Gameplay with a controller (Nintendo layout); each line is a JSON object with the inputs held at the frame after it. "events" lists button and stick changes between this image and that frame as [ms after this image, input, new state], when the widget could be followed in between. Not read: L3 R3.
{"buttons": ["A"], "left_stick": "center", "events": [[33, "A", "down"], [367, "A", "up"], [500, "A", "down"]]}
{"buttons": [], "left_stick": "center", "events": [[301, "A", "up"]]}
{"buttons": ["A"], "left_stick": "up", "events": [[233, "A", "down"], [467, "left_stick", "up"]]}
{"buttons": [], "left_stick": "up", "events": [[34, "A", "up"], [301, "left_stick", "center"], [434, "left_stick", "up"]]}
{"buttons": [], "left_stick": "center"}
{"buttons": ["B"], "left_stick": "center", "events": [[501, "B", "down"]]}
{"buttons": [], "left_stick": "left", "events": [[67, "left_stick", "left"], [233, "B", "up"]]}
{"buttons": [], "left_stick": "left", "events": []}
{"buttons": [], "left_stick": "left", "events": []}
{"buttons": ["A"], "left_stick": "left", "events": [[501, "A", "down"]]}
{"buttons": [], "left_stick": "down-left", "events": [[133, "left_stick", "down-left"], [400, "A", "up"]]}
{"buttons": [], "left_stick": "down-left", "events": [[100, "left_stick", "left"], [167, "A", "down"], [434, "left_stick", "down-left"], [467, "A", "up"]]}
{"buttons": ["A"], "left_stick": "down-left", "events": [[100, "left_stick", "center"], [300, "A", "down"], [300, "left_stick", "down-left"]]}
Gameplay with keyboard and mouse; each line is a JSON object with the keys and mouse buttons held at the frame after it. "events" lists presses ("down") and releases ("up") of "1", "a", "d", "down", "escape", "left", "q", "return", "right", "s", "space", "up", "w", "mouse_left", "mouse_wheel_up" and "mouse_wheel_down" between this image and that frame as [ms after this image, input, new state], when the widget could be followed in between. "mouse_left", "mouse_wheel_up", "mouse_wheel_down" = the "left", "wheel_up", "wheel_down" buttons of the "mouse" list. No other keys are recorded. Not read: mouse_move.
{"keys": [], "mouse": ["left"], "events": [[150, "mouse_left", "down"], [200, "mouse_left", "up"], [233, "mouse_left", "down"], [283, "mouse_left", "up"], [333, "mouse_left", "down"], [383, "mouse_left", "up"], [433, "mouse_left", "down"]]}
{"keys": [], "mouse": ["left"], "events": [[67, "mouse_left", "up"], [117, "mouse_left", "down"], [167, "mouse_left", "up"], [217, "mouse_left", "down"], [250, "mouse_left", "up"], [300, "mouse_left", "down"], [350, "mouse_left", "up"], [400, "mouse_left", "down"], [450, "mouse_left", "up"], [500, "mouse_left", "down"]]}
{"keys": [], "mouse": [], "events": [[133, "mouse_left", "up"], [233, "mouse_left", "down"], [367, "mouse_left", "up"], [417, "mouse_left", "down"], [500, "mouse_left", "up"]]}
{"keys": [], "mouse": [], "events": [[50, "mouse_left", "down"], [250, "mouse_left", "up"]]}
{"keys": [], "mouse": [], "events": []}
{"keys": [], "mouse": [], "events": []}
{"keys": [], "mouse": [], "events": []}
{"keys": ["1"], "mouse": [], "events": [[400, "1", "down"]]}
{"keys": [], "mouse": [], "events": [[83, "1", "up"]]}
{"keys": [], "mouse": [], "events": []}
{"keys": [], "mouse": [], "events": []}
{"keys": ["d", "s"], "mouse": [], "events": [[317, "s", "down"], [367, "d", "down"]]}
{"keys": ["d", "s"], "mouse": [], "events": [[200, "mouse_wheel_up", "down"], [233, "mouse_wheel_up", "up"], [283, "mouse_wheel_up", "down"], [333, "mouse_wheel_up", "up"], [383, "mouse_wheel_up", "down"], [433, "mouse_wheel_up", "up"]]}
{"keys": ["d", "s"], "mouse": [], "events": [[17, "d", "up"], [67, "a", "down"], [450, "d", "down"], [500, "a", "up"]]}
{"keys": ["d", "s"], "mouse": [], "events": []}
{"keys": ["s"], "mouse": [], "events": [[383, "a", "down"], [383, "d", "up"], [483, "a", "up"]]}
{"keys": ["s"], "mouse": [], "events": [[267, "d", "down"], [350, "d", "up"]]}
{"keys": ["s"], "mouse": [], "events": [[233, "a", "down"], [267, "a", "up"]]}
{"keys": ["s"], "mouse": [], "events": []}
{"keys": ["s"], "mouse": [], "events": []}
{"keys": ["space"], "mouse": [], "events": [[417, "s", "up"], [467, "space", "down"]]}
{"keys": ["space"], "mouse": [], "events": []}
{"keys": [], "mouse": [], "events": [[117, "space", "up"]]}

****

## Try it
Go through the entries above and copy each line holding the string "between".

## Solution below
Gameplay with a controller (Nintendo layout); each line is a JSON object with the inputs held at the frame after it. "events" lists button and stick changes between this image and that frame as [ms after this image, input, new state], when the widget could be followed in between. Not read: L3 R3.
Gameplay with keyboard and mouse; each line is a JSON object with the keys and mouse buttons held at the frame after it. "events" lists presses ("down") and releases ("up") of "1", "a", "d", "down", "escape", "left", "q", "return", "right", "s", "space", "up", "w", "mouse_left", "mouse_wheel_up" and "mouse_wheel_down" between this image and that frame as [ms after this image, input, new state], when the widget could be followed in between. "mouse_left", "mouse_wheel_up", "mouse_wheel_down" = the "left", "wheel_up", "wheel_down" buttons of the "mouse" list. No other keys are recorded. Not read: mouse_move.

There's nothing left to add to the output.